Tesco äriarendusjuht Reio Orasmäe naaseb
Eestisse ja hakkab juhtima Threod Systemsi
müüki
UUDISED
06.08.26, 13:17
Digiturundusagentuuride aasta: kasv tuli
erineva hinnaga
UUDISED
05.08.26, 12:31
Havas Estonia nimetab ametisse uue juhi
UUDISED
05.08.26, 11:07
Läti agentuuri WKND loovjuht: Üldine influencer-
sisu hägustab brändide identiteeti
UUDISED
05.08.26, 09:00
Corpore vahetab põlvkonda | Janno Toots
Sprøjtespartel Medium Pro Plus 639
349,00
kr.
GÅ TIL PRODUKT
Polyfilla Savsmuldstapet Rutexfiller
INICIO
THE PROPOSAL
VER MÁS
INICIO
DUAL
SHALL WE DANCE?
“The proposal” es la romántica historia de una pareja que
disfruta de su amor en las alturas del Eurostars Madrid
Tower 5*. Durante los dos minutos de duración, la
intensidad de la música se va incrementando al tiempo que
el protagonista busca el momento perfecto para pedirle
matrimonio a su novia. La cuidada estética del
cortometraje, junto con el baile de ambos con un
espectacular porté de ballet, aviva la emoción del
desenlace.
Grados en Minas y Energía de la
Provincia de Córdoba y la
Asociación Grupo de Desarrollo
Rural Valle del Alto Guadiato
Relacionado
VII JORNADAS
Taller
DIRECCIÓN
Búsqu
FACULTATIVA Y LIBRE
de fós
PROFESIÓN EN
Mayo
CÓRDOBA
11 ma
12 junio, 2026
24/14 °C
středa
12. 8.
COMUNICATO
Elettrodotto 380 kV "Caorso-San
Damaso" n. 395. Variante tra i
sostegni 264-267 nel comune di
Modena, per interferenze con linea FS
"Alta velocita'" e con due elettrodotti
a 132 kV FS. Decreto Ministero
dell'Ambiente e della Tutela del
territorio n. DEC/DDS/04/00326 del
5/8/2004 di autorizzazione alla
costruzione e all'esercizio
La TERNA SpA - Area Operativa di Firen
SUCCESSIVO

---

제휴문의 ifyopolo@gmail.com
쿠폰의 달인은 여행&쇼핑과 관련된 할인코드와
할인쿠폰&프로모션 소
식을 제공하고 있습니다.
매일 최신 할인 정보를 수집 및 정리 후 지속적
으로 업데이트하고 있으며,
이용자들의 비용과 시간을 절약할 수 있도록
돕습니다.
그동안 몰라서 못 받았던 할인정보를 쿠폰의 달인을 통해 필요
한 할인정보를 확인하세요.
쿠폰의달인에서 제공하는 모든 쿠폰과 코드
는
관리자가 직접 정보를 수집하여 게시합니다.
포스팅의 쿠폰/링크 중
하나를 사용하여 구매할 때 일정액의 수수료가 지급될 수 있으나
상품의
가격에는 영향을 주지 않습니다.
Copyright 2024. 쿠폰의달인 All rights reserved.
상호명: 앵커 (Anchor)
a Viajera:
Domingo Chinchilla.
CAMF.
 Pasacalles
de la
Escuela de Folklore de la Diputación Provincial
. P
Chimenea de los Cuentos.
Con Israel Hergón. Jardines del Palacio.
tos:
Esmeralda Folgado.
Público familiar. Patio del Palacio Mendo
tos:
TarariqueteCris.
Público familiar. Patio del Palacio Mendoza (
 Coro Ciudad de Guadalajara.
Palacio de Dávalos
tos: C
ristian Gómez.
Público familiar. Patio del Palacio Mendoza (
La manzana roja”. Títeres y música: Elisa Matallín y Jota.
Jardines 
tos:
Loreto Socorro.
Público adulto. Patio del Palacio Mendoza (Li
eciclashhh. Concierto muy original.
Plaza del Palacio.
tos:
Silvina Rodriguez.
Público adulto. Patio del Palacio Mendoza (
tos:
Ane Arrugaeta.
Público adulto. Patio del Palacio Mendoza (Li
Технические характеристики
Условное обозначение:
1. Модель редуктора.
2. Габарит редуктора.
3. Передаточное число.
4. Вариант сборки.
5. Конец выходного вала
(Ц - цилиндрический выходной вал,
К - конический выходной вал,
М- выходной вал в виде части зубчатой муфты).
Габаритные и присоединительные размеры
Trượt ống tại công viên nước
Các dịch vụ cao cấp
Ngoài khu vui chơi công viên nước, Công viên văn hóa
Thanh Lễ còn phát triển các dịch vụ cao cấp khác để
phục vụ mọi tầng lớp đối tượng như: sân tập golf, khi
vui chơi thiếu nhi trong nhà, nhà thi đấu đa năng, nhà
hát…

### Try it
Render the lines from the line containing "제휴문의 ifyopolo@gmail.com" through the line containing "5. Конец выходного вала", both included, as a Markdown table with a Row column for the row number and a Line column for the line, leaving out blank lines.

### Reply to the task
| Row | Line |
|---|---|
| 1 | 제휴문의 ifyopolo@gmail.com |
| 2 | 쿠폰의 달인은 여행&쇼핑과 관련된 할인코드와 |
| 3 | 할인쿠폰&프로모션 소 |
| 4 | 식을 제공하고 있습니다. |
| 5 | 매일 최신 할인 정보를 수집 및 정리 후 지속적 |
| 6 | 으로 업데이트하고 있으며, |
| 7 | 이용자들의 비용과 시간을 절약할 수 있도록 |
| 8 | 돕습니다. |
| 9 | 그동안 몰라서 못 받았던 할인정보를 쿠폰의 달인을 통해 필요 |
| 10 | 한 할인정보를 확인하세요. |
| 11 | 쿠폰의달인에서 제공하는 모든 쿠폰과 코드 |
| 12 | 는 |
| 13 | 관리자가 직접 정보를 수집하여 게시합니다. |
| 14 | 포스팅의 쿠폰/링크 중 |
| 15 | 하나를 사용하여 구매할 때 일정액의 수수료가 지급될 수 있으나 |
| 16 | 상품의 |
| 17 | 가격에는 영향을 주지 않습니다. |
| 18 | Copyright 2024. 쿠폰의달인 All rights reserved. |
| 19 | 상호명: 앵커 (Anchor) |
| 20 | a Viajera: |
| 21 | Domingo Chinchilla. |
| 22 | CAMF. |
| 23 |  Pasacalles |
| 24 | de la |
| 25 | Escuela de Folklore de la Diputación Provincial |
| 26 | . P |
| 27 | Chimenea de los Cuentos. |
| 28 | Con Israel Hergón. Jardines del Palacio. |
| 29 | tos: |
| 30 | Esmeralda Folgado. |
| 31 | Público familiar. Patio del Palacio Mendo |
| 32 | tos: |
| 33 | TarariqueteCris. |
| 34 | Público familiar. Patio del Palacio Mendoza ( |
| 35 |  Coro Ciudad de Guadalajara. |
| 36 | Palacio de Dávalos |
| 37 | tos: C |
| 38 | ristian Gómez. |
| 39 | Público familiar. Patio del Palacio Mendoza ( |
| 40 | La manzana roja”. Títeres y música: Elisa Matallín y Jota. |
| 41 | Jardines  |
| 42 | tos: |
| 43 | Loreto Socorro. |
| 44 | Público adulto. Patio del Palacio Mendoza (Li |
| 45 | eciclashhh. Concierto muy original. |
| 46 | Plaza del Palacio. |
| 47 | tos: |
| 48 | Silvina Rodriguez. |
| 49 | Público adulto. Patio del Palacio Mendoza ( |
| 50 | tos: |
| 51 | Ane Arrugaeta. |
| 52 | Público adulto. Patio del Palacio Mendoza (Li |
| 53 | Технические характеристики |
| 54 | Условное обозначение: |
| 55 | 1. Модель редуктора. |
| 56 | 2. Габарит редуктора. |
| 57 | 3. Передаточное число. |
| 58 | 4. Вариант сборки. |
| 59 | 5. Конец выходного вала |